Another option is to set up a non-lapsable defence fund, a demand that is about two-decades old. This would provide for unspent money allocated to the defence ministry to be saved in a fund and not returned to the finance ministry at the end of the financial year. This has been suggested by the Fifteenth Finance Commission (FFC) as well.
The head of the commission, N.K. Singh, referred to the proposal in an interview to Mint in September last year after the terms of reference of the FFC were changed and it was asked to “examine whether a separate mechanism for funding of defence and internal security ought to be set up and if so how such a mechanism could be operationalized”.
The defence ministry had also proposed to the FFC that the government could look at issuing tax-free bonds or levy a cess to raise money for national security spending, a second person said. Another suggestion from the defence ministry was to use some of the money from disinvestment of DPSUs.

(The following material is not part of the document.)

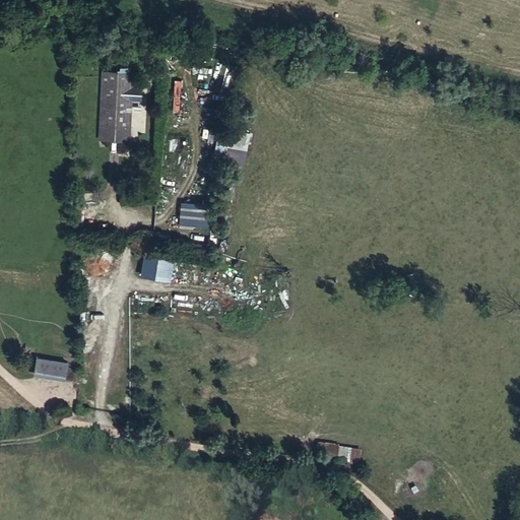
[(101,79),(99,139),(130,139),(131,81),(101,79)]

Given that the FFC has supported the idea of setting up an expert group for alternative funding mechanisms comprising officials of the defence, finance and home ministries, finance minister Nirmala Sitharaman may announce the constitution of such a committee in her budget speech, the second person said.
With the military standoff with China showing no signs of a resolution, Sitharaman is expected to make provisions for contingency spending, making sure that the capital outlay increases, said Sameer Patil, analyst with the Mumbai-based Gateway House think tank. “It is unlikely that we will see an increase in real terms of percentage or as percentage of the gross domestic product (GDP),” he said of a trend that has continued for about a decade.
In 2010-11, defence expenditure was 2.5% of GDP and 16.3% of central government expenditure, which decreased to 2.1% of GDP and 15.5% of government expenditure in 2020-21. This is despite a recommendation by the standing committee on defence in 2018 that the ministry of defence should be allocated a fixed budget of about 3% of GDP to ensure adequate preparedness of the armed forces. In March 2018, then vice chief of army staff Lt Gen Sarath Chand expressed grave concern at “insufficient” allocation of funds.
With the economy in a recession, the government has already cut back on non-priority spending in FY21 to step up capital expenditure, a priority. The re-prioritization of spending has also focused on projects that entail domestic procurement, rather than imports. The Indian economy suffered a devastating 24% contraction in the June quarter, but the contraction narrowed to a better than expected 7.5% in September.
The Defence Acquisition Policy unveiled in September 2020 provides for leasing hardware as a “means to possess and operate (a military) asset without owning the asset” and adds that it provides a useful way “to substitute huge initial capital outlays with periodical rental payments.”
Following this, the Navy took on lease two Sea Guardian drones from a US company. The Navy also aims to lease an unspecified number of anti-mine vessels and naval helicopters as it waits for the conclusion of much larger contracts for such systems to be made in India with foreign collaboration.